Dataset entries
——

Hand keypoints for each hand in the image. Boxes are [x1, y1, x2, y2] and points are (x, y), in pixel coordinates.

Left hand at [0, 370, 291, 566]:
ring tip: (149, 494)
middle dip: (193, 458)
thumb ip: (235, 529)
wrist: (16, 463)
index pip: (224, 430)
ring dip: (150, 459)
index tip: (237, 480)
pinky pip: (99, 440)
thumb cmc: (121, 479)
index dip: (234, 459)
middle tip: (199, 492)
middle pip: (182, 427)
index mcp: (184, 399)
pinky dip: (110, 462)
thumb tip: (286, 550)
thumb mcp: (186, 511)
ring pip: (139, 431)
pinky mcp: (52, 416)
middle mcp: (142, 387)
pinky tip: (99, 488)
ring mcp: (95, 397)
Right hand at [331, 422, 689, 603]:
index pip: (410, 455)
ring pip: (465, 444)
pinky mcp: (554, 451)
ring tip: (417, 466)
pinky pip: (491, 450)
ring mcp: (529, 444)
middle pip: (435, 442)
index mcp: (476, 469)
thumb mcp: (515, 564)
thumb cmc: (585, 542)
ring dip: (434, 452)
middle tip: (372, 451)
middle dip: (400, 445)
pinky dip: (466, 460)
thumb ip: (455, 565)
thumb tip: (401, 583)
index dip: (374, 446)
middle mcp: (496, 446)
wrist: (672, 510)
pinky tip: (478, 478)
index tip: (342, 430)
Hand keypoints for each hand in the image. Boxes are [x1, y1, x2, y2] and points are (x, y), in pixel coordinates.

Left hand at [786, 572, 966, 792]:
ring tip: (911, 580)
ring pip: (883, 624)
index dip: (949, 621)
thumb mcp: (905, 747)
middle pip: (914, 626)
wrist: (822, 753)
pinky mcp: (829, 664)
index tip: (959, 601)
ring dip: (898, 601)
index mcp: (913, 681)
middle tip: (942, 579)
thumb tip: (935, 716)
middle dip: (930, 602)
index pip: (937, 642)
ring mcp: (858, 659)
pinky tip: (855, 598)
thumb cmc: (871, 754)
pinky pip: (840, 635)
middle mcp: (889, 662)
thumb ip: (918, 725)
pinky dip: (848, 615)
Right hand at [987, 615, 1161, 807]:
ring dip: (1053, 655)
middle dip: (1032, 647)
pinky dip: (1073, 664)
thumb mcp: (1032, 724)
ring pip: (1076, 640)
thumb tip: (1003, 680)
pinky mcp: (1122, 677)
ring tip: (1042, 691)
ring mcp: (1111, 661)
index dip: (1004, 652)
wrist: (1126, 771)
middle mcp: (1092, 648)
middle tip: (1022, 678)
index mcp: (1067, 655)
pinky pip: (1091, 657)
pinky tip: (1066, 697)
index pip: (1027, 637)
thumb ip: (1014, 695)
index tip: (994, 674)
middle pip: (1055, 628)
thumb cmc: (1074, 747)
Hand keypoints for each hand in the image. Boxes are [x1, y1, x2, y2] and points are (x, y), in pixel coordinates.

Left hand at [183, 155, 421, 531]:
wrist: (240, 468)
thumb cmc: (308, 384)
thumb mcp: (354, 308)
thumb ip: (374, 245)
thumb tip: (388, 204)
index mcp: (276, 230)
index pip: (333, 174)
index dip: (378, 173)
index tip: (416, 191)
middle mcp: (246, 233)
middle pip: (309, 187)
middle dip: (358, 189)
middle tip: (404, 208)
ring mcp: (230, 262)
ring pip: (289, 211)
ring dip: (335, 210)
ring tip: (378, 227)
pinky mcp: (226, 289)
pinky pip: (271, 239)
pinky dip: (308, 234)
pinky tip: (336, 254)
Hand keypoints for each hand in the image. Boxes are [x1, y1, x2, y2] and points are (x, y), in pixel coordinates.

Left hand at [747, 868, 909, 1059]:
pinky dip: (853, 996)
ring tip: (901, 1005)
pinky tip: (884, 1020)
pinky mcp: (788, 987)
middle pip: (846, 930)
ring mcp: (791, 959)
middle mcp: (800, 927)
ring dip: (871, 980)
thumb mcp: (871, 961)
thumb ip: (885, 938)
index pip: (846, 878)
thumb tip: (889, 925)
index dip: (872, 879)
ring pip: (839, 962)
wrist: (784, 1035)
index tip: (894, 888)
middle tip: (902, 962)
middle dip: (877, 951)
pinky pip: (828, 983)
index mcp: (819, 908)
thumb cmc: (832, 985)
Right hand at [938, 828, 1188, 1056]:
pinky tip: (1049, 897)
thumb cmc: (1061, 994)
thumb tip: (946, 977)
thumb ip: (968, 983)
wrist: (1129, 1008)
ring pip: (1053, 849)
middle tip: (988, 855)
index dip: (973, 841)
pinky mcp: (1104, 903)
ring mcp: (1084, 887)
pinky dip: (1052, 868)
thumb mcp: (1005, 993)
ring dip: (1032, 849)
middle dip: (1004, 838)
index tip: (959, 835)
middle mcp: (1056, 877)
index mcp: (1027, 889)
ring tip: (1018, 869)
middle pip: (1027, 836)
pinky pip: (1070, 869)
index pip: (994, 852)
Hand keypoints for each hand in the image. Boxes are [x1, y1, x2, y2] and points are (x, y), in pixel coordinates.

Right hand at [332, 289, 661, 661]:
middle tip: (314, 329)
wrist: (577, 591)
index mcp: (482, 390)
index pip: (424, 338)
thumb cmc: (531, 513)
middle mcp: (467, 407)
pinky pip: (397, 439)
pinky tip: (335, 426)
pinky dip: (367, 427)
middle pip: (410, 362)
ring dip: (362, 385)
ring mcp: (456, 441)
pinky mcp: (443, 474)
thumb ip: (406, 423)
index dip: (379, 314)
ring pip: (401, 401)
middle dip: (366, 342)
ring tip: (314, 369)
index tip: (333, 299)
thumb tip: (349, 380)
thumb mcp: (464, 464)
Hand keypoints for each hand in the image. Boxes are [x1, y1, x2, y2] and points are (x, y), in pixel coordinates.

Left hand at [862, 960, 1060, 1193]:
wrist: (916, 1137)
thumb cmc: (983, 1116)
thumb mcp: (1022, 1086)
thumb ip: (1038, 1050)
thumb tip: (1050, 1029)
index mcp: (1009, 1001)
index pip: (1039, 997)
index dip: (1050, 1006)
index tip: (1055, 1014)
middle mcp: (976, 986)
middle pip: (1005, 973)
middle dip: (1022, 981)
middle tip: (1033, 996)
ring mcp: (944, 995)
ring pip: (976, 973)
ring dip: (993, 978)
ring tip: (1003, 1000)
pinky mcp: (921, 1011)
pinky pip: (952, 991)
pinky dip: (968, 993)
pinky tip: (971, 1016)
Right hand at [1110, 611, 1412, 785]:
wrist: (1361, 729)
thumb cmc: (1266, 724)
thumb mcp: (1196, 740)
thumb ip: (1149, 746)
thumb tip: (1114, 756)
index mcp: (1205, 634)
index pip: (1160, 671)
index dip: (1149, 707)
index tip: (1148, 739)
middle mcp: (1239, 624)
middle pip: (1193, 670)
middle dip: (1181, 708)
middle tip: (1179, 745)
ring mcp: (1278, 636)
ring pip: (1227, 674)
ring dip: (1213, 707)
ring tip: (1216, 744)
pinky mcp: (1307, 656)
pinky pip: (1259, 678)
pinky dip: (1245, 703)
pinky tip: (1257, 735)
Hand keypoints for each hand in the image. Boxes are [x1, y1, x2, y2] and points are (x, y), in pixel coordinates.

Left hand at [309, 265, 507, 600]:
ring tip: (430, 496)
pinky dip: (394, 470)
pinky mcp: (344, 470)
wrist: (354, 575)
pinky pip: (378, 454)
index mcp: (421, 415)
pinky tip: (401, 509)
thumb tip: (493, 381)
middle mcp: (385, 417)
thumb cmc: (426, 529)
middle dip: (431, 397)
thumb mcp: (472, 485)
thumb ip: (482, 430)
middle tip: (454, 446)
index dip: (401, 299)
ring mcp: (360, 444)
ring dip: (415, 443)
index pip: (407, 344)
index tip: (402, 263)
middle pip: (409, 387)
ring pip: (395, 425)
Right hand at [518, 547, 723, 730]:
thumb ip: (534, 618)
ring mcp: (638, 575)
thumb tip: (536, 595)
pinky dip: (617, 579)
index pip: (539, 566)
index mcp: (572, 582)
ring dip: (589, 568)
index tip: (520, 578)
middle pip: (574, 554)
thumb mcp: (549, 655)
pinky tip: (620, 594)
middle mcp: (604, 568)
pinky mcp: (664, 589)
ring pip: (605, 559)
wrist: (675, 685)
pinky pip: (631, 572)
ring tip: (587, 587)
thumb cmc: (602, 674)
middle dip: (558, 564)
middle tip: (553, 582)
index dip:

——

_Task item_: In the entries above, one line contains "thumb ip: (406, 423)" and another contains "middle tip: (1033, 996)". Reproduce exactly those two lines and the lines between them, nothing else.

_Task response_:
thumb ip: (406, 423)
index dip: (379, 314)
ring pip: (401, 401)
middle dip: (366, 342)
ring tip: (314, 369)
index tip: (333, 299)
thumb tip: (349, 380)
thumb mcp: (464, 464)
Hand keypoints for each hand in the image. Boxes are [x1, y1, x2, y2] and points are (x, y), in pixel coordinates.

Left hand at [862, 960, 1060, 1193]:
wrist: (916, 1137)
thumb cmc: (983, 1116)
thumb mcp: (1022, 1086)
thumb ip: (1038, 1050)
thumb tip: (1050, 1029)
index mcp: (1009, 1001)
index pip: (1039, 997)
index dip: (1050, 1006)
index tip: (1055, 1014)
middle mcp: (976, 986)
middle pip: (1005, 973)
middle dip: (1022, 981)
middle tip: (1033, 996)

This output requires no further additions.